Hey,
I would like to retrieve some exon sequences, translate them to amino acid sequences and then blast against some proteome.
I am working with exon sequences from Ensembl.
Ensembl uses something called phase to note the codons interrupted by introns, as follows:
Let N denote codon base that belongs to our exon of interest, # trailing codon bases in the same exon, and x intron.
Exon start phase: 0 - no interruption. NNNxxxxxxNNN###NNN###
Exon start phase: 1 - first codon's first base is in the previous exon. NxxxxxxxNN###NNN###NNN
Exon start phase: 2 - first codon's first two bases are in the previous exon. NNxxxxxxxxN##NNN###NNN
In addition to start phase, there is also an end phase, which works similarly.

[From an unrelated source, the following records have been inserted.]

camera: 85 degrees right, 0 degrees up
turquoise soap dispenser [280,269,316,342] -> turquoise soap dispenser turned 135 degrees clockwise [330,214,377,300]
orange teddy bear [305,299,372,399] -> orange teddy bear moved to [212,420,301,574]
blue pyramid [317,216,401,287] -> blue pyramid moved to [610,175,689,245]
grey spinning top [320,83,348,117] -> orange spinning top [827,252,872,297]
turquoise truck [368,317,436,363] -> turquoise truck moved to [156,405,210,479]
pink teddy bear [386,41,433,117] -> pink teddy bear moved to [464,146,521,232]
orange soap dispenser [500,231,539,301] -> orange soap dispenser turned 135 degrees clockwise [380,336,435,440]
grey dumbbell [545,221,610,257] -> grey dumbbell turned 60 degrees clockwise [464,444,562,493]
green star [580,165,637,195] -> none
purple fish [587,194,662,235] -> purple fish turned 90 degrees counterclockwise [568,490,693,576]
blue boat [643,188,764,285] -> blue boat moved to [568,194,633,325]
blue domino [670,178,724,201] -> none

Exon end phase:1 - last codon's last base is in the next exon. NNN###NNxxxxxxxN
Exon end phase:2 - last codon's last two bases are in the next exon. NNN###NxxxxxxNN
I assume these descriptions are correct - please let me know if they are not.

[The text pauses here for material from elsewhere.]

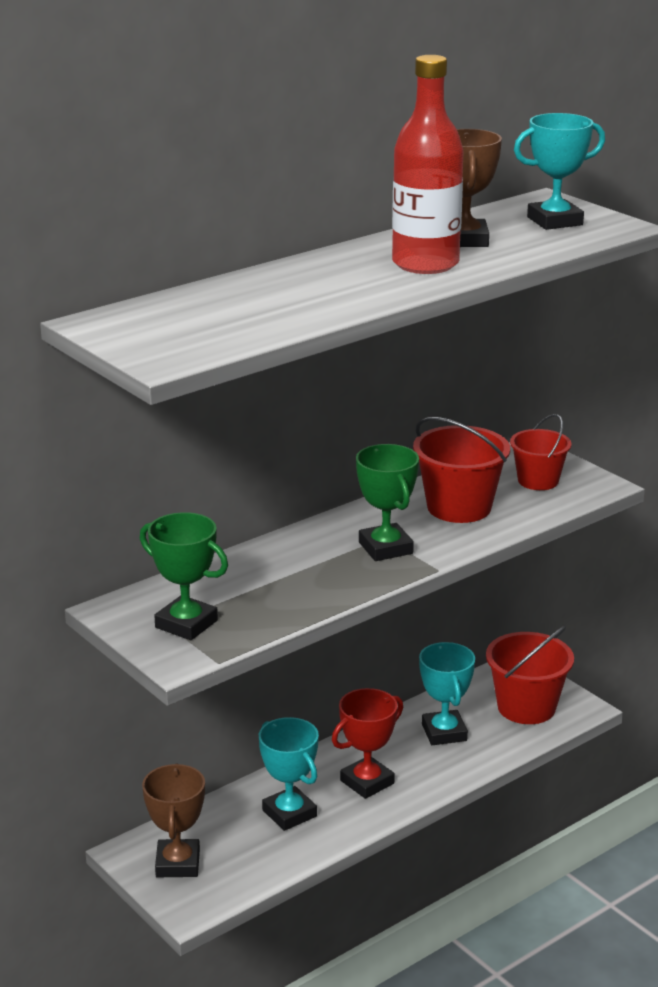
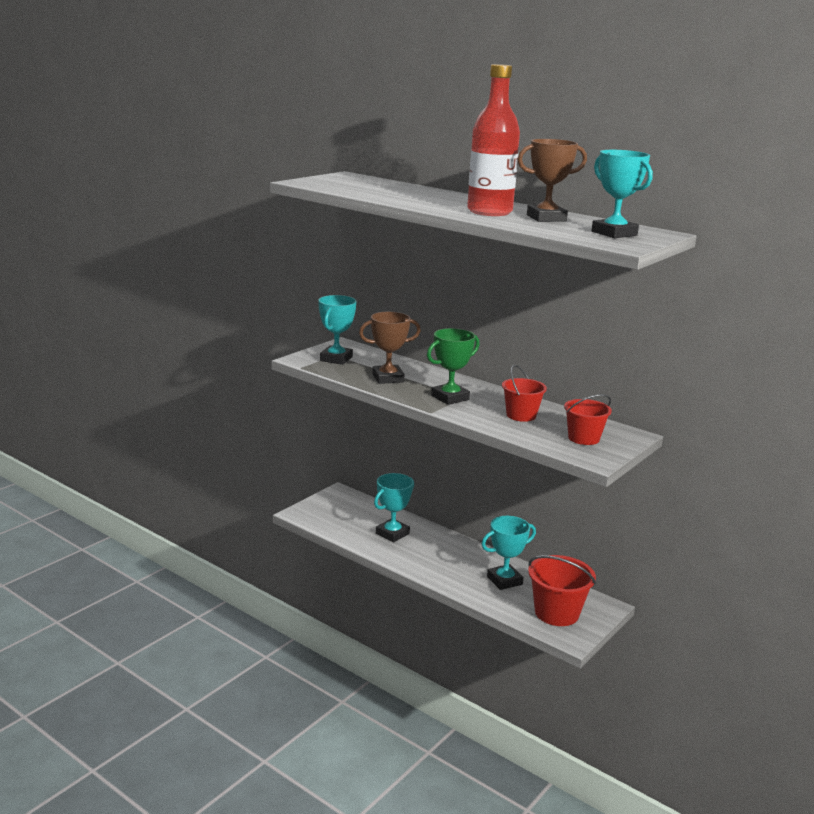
camera: 75 degrees right, 5 degrees down
green trophy [140,512,228,640] -> turquoise trophy [318,295,356,365]
brown trophy [142,763,205,877] -> brown trophy moved to [359,312,421,384]
red trophy [332,688,403,799] -> none
red bucket [413,417,510,523] -> red bucket [502,365,547,422], size x0.65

I downloaded phase information using BioMart to later map them back to the exon sequences and remove these interrupted codons. The problem is that BioMart provides single phase information, which I guess is the start phase. Does anyone know why the end phase is missing?
Thank you
sorry I think you are wrong- as you can see the end phase of one exon and start phase of next exon should be in frame (meaning same phase), your explanation would not justify that.
The position of an exon/intron boundary within a codon. A phase of zero means the boundary falls between codons, one means between the first and second base and two means between the second and third base. Exons have a start and end phase, whereas introns have just one phase. A boundary in a non-coding region has a phase of -1.